Préparatifs pour le réveillon. Pas moyen de trouver de poule ni de lapin.
Mercredi [jeudi] 24 [décembre]
Excellente nuit malgré l’épouvantable poussière qui monte du foin. Vaccination antityphique à laquelle je n’assiste pas – paquets surprises aux hommes et effets chauds avec lettres des donatrices – quelques-unes sont roulantes. Le soir réveillon à 8 h. Un litre de Byrrh comme apéritif – saucisson beurre pâté – tripes à la mode de Caen – filet de boeuf sauce piquante – jambon aux choux – salade – gâteaux – champagne – café – liqueurs rhum Cointreau – salade d’orange – les amendes – la cagnotte. Le refrain « Lâchez-les », valse leste – ça dégénère un peu. Bougies soufflées, etc. Je me couche à 2 h avec un violent mal de tête – mon bonheur eût été complet si j’avais reçu avant le dîner une lettre de ma gosse, voici deux jours que je n’ai rien reçu. Je m’endors et je rêve d’elle, de ses tendresses. Réveil à 9 h
Jeudi [vendredi] 25 [décembre]
Un peu mal à la tête, mais après m’être débarbouillé ça se dissipe. Reçu colis de Mme Martinet – journée de gel et de beau soleil – déjeuner extra, copieux, avec les restes d’hier. Retour du capitaine : amabilité. Vu Raveton dans sa nouvelle tenue d’adjudant. Dans la nuit 2 incendies provoqués par des imprudences d’hommes saouls ; celui de Manheulles a brûlé 6 chevaux et un artilleur aurait également disparu. Départ à 4 h 10 – en route on m’annonce que je prends la garde avec une escouade au château d’Aulnois. Je garde avec moi l’escouade de Machu et nous nous installons sous le pont où est le poste. Des planchers sur pilotis, un brasero, le pont fermé par des planches du côté des Éparges, des chaises et fauteuils de jardin, composent un ensemble assez pittoresque. Nous nous installons autour du feu et nous devisons en faisant du thé et du vin chaud – les hommes vont chercher du combustible au château qui n’est qu’une ruine. Il n’y a guère que de vieilles caisses qu’on casse pour en bourrer le brasero. Pas de lettres de Delphine – pourtant le courrier de Paris fonctionne – je suis un peu inquiet – un peu sommeillé durant la nuit.
Vendredi [samedi] 26 [décembre]
Au petit jour je visite mes sentinelles et vais faire un tour dans les ruines du château – beau parc, installation pour tennis et jeux divers – ses murs sont démantelés, plus de planchers, il ne reste guère que les objets en fer dont quelques-uns très beaux, encore que tordus par le feu et rongés par la rouille. Chirat notre cuisinier nous fait un excellent jus. Le cycliste Connore passe à 8 h et nous annonce que nous allons prendre l’offensive – ce sera peut-être aujourd’hui l’attaque de Marchéville. Les Cies de réserve dont la nôtre sont déjà aux tranchées paraît-il et nous serons sans doute relevés dans la journée. Allons voici peut-être un grand jour. Je pense à toi plus fort petite femme bien aimée – j’aurais tant voulu avoir hier soir quelque chose de toi – peut-être faudra-t-il me battre avec l’incertitude de ce que tu fais et l’appréhension que tu sois malade ou qu’un accident ne te soit arrivé. C’est égal, on y ira carrément. Je regrette presque de ne pas être avec les autres, pourtant j’avais accepté ce poste de garde parce qu’il était plus pénible que les autres, les camarades des autres escouades devant se reposer dans une grange de Riaville. Ah ! le Destin est notre maître, nous ne pouvons rien contre ses arrêts.

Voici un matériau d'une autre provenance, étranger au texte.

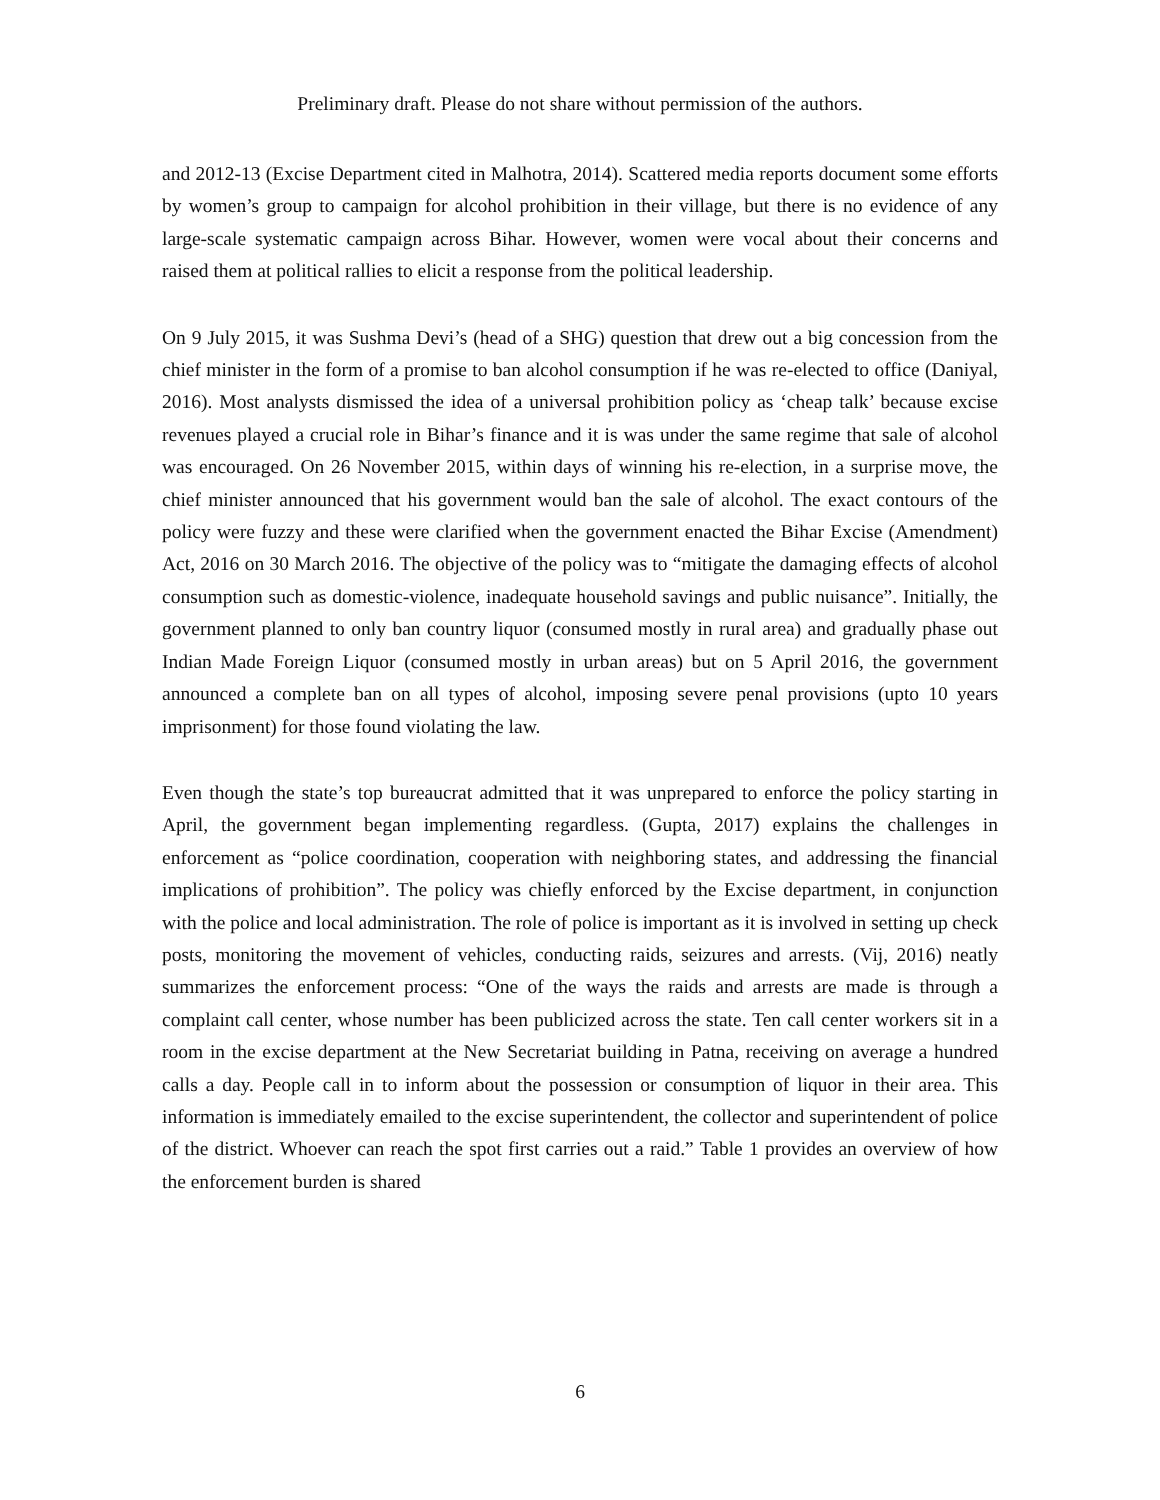Preliminary draft. Please do not share without permission of the authors.
and 2012-13 (Excise Department cited in Malhotra, 2014). Scattered media reports document some efforts by women’s group to campaign for alcohol prohibition in their village, but there is no evidence of any large-scale systematic campaign across Bihar. However, women were vocal about their concerns and raised them at political rallies to elicit a response from the political leadership.
On 9 July 2015, it was Sushma Devi’s (head of a SHG) question that drew out a big concession from the chief minister in the form of a promise to ban alcohol consumption if he was re-elected to office (Daniyal, 2016). Most analysts dismissed the idea of a universal prohibition policy as ‘cheap talk’ because excise revenues played a crucial role in Bihar’s finance and it is was under the same regime that sale of alcohol was encouraged. On 26 November 2015, within days of winning his re-election, in a surprise move, the chief minister announced that his government would ban the sale of alcohol. The exact contours of the policy were fuzzy and these were clarified when the government enacted the Bihar Excise (Amendment) Act, 2016 on 30 March 2016. The objective of the policy was to “mitigate the damaging effects of alcohol consumption such as domestic-violence, inadequate household savings and public nuisance”. Initially, the government planned to only ban country liquor (consumed mostly in rural area) and gradually phase out Indian Made Foreign Liquor (consumed mostly in urban areas) but on 5 April 2016, the government announced a complete ban on all types of alcohol, imposing severe penal provisions (upto 10 years imprisonment) for those found violating the law.
Even though the state’s top bureaucrat admitted that it was unprepared to enforce the policy starting in April, the government began implementing regardless. (Gupta, 2017) explains the challenges in enforcement as “police coordination, cooperation with neighboring states, and addressing the financial implications of prohibition”. The policy was chiefly enforced by the Excise department, in conjunction with the police and local administration. The role of police is important as it is involved in setting up check posts, monitoring the movement of vehicles, conducting raids, seizures and arrests. (Vij, 2016) neatly summarizes the enforcement process: “One of the ways the raids and arrests are made is through a complaint call center, whose number has been publicized across the state. Ten call center workers sit in a room in the excise department at the New Secretariat building in Patna, receiving on average a hundred calls a day. People call in to inform about the possession or consumption of liquor in their area. This information is immediately emailed to the excise superintendent, the collector and superintendent of police of the district. Whoever can reach the spot first carries out a raid.” Table 1 provides an overview of how the enforcement burden is shared
6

Samedi [dimanche] 27 [décembre]
Arrivée dans la tranchée vers 10 h ½. Je coupe au travail du boyau et je fais travailler les hommes de la tranchée – c’est gelé et on peut battre la semelle – au petit jour on se replie dans les abris, pendant la journée dégel. Je me repose dans un petit abri où il y a de la paille.